Ji Li, PhD

Dana-Farber Cancer Institute

Basal-like breast tumors comprise a heterogeneous group that accounts for about 15% of all breast cancers. They are highly aggressive and generally fail to respond to targeted therapies. Thus, there is a great need to identify novel vulnerabilities and develop novel therapies for this aggressive breast tumor type. The epithelial-to-mesenchymal transition (EMT) is often reactivated during tumor formation. Compared to other breast cancer subtypes, basal-like breast cancers display the highest degree of mesenchymal and stem-like features, which are responsible for tumor initiation, metastasis and therapeutic resistance.

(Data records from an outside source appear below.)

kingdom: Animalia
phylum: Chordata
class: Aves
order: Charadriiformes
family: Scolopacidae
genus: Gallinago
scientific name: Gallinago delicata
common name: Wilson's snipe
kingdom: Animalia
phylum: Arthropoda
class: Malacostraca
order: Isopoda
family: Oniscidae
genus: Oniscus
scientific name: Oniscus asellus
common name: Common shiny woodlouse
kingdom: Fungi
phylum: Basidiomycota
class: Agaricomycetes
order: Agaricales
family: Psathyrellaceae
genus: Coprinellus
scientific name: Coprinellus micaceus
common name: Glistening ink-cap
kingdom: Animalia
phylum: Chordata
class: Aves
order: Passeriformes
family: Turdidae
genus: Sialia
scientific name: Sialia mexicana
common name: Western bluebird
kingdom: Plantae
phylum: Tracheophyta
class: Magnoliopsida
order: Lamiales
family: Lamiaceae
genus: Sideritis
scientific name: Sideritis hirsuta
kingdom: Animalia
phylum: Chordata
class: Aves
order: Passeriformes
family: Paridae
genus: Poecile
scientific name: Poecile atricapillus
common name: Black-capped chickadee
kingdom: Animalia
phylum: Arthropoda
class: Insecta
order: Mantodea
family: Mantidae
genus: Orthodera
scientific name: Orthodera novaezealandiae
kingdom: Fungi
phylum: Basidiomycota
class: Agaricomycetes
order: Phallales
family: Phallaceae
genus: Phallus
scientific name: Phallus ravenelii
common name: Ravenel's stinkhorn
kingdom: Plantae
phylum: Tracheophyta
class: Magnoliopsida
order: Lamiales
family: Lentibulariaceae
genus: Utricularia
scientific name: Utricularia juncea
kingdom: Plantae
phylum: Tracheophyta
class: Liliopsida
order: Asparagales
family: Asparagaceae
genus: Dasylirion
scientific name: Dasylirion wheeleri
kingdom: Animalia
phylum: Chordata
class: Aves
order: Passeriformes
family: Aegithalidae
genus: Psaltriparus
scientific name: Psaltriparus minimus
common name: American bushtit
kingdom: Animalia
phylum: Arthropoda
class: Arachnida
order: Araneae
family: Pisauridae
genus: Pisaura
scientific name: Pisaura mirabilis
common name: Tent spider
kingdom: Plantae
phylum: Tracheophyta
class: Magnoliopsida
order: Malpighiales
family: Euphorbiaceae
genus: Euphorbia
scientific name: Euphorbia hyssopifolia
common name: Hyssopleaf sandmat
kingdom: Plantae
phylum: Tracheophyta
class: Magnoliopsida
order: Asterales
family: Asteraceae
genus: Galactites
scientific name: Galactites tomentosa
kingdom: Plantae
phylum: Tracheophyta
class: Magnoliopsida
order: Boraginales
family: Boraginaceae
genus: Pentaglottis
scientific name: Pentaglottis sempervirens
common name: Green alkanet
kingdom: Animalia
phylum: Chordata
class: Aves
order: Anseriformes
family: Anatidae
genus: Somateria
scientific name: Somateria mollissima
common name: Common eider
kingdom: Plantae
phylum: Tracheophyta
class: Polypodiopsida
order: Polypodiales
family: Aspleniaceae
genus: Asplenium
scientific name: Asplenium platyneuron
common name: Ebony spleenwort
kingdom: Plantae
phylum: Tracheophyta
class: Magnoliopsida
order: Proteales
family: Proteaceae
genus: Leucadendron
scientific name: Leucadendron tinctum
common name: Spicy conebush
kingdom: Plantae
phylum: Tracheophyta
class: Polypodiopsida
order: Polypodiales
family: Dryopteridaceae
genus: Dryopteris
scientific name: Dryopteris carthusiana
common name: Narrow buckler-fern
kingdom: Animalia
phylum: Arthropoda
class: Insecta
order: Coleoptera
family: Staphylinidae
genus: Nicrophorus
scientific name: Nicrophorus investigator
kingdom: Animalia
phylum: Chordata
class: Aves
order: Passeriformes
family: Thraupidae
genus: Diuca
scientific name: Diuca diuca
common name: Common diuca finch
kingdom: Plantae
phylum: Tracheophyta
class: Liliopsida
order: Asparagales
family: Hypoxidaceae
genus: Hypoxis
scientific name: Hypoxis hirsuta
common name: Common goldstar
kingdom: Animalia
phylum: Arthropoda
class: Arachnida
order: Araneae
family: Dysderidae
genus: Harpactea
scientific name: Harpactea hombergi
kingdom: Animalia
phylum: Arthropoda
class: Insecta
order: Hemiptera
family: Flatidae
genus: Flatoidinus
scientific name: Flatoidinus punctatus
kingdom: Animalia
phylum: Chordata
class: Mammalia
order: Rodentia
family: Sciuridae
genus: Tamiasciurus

We have recently identified genes that regulate EMT in breast cancer using a genome scale screen and identified several RNA splicing factors that are upregulated in basal-like breast cancers and promote the breast tumor formation.

We propose to systematically characterize the role of alternative splicing in breast cancer and EMT using genomic, molecular and cellular biology, and computational approaches, and investigate its role in breast tumor metastasis and therapeutic resistance. These studies may lead to new approaches to treat basal-like/triple negative breast cancers.

Dr. Ji Li obtained his BSc in Biological Sciences from Peking University, China, and completed his PhD study at New York University School of Medicine. During his doctoral studies, Dr. Li investigated post-translational control of cell cycles in cancer and discovered a novel protein complex that contributes to tumorigenesis. Dr. Li is currently a postdoctoral fellow at Dana-Farber Cancer Institute/Harvard Medical School in the laboratory of Dr. William C. Hahn.